▶ **SOURCE INFORMATION**
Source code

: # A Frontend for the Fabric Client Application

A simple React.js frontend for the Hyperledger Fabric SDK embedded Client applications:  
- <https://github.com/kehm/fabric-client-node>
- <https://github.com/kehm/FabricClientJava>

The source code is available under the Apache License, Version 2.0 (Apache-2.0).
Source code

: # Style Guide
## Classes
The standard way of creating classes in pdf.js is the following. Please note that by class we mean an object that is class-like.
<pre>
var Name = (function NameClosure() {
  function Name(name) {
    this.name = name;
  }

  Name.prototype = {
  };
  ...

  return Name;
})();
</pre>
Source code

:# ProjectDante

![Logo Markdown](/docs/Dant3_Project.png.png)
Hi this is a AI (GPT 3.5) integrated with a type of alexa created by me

▶ **TO DO**
Retype the data. Every line must match the original exactly.

▶ **EXPECTED ANSWER**
Source code

: # A Frontend for the Fabric Client Application

A simple React.js frontend for the Hyperledger Fabric SDK embedded Client applications:  
- <https://github.com/kehm/fabric-client-node>
- <https://github.com/kehm/FabricClientJava>

The source code is available under the Apache License, Version 2.0 (Apache-2.0).
Source code

: # Style Guide
## Classes
The standard way of creating classes in pdf.js is the following. Please note that by class we mean an object that is class-like.
<pre>
var Name = (function NameClosure() {
  function Name(name) {
    this.name = name;
  }

  Name.prototype = {
  };
  ...

  return Name;
})();
</pre>
Source code

:# ProjectDante

![Logo Markdown](/docs/Dant3_Project.png.png)
Hi this is a AI (GPT 3.5) integrated with a type of alexa created by me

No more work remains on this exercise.